Waterford — Shuntai Wang of Waterford typically celebrates the Lunar New Year by gathering with friends and family at a party at one of their houses, where everybody brings their favorite dishes.

The Chinese community in the region also enjoys performances of songs and dance, such as the traditional Lion Dance, and Chinese dishes at the Southeastern Connecticut Chinese School and Southeastern Connecticut Chinese Cultural Society's annual celebration — held in past years at East Lyme High School — to mark the beginning of the Lunar New Year, the most important holiday in Chinese culture, he said.

Friday was the start of the Lunar New Year.

Wang said he enjoys gathering with people who share the same cultural heritage, but with the pandemic he understands that’s not possible this year. He, and many people in the region, are still finding ways to keep the traditions alive by celebrating at home in small gatherings with family.

Wang cooked traditional dishes, including dumplings, on Thursday, and Friday morning called on friends and family members in China. He planned to carry the festive atmosphere into the weekend to celebrate the beginning of the Year of the Ox.

His children received red envelopes with some money to use during the year. He explained that traditionally, children would kneel to parents and grandparents to show respect to the older generations, while the older generations would make the children happy by giving them the gift.

Wang and his wife, who work at Pfizer, both immigrated to the United States from China more than two decades ago. He said it’s important to keep the traditions alive even during a pandemic, and he wants to pass the heritage down to the next generation.

“Everybody should have their heritage,” he said. “We keep educating our kids what the people think and do and say in the Chinese cultural heritage.”

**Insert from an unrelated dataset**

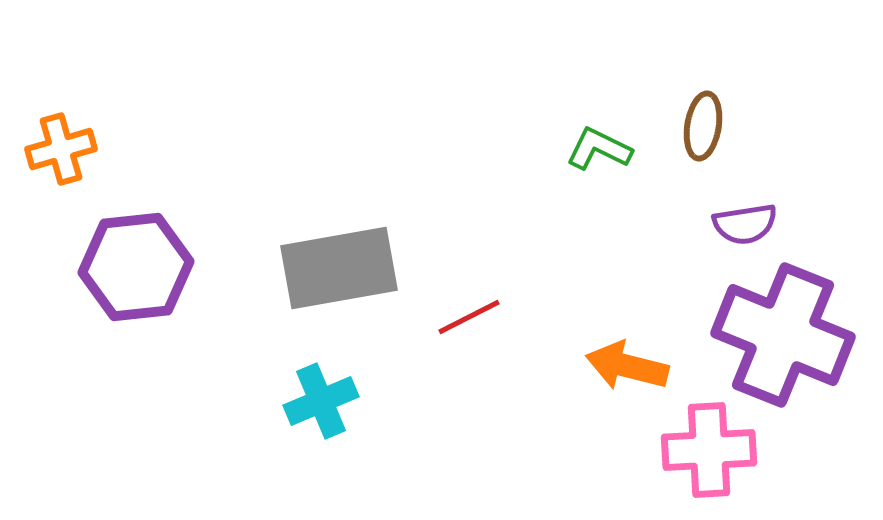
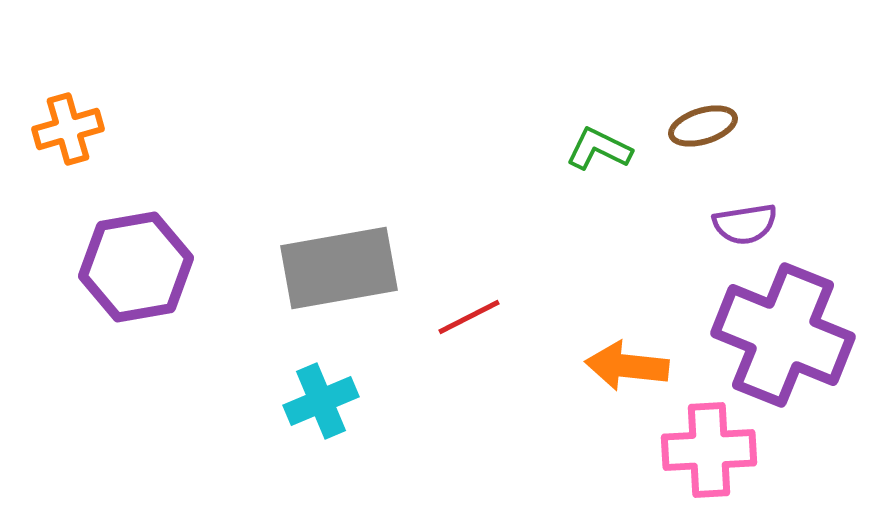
brown ellipse: rotated 64 degrees clockwise
orange cross: moved 7 px right, 20 px up
purple hexagon: rotated 4 degrees counterclockwise
orange arrow: rotated 8 degrees counterclockwise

He pointed out that the United States is “a melting pot” where people share some common values but also bring their diversity. Whether it’s St. Patrick’s Day for the Irish or the Chinese New Year, or any of the holidays celebrated by the numerous cultures represented in the United States, he said it’s good to keep culture alive.

“This is actually the power of the United States,” Wang said. “We are united as one people, but in the meanwhile we’re diverse and we bring different good things into this culture.”

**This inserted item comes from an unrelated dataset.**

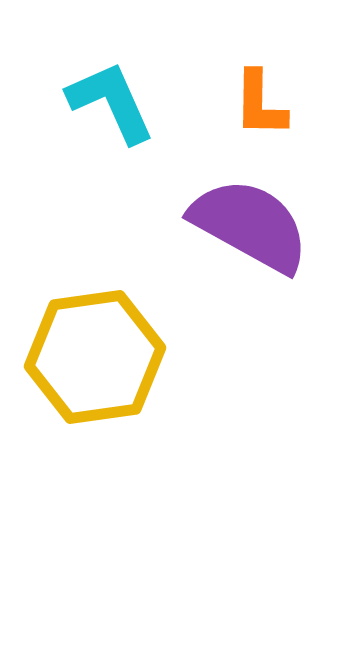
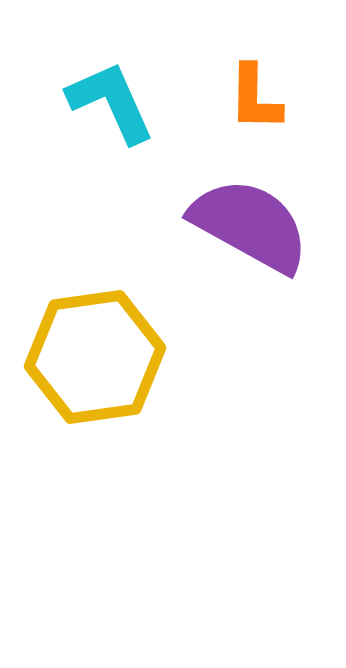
orange L-shape: moved 5 px left, 6 px up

While most people in the region celebrated at home, some events continued. At Mohegan Sun, the Lion Dance for the Lunar New Year continued this year; it was limited and held outdoors, but people could view a livestream of the celebration, Director of Asian Communication Cindy Liu said.

Qimin Liu, a professor at Eastern Connecticut State University who lives in East Lyme, said traditionally for Chinese New Year, he typically gathers with several friends, usually with each one bringing a dish. They eat dumplings as the main course and also have fish to symbolize prosperity. People give one another red envelopes to show good luck and as a gesture of appreciation.

This year, he planned to celebrate at home with his family by gathering around the table for a hot pot and to relax, put everything away and enjoy the moment.

Even though the gathering is smaller due to the pandemic, he said they are still celebrating and cheering one another up to have a new perspective for the new year. He said it’s important to put away the bad luck of the past year and welcome the new year and have a new beginning.

“You feel the spring is coming and the prosperity is around the corner,” Qimin Liu said.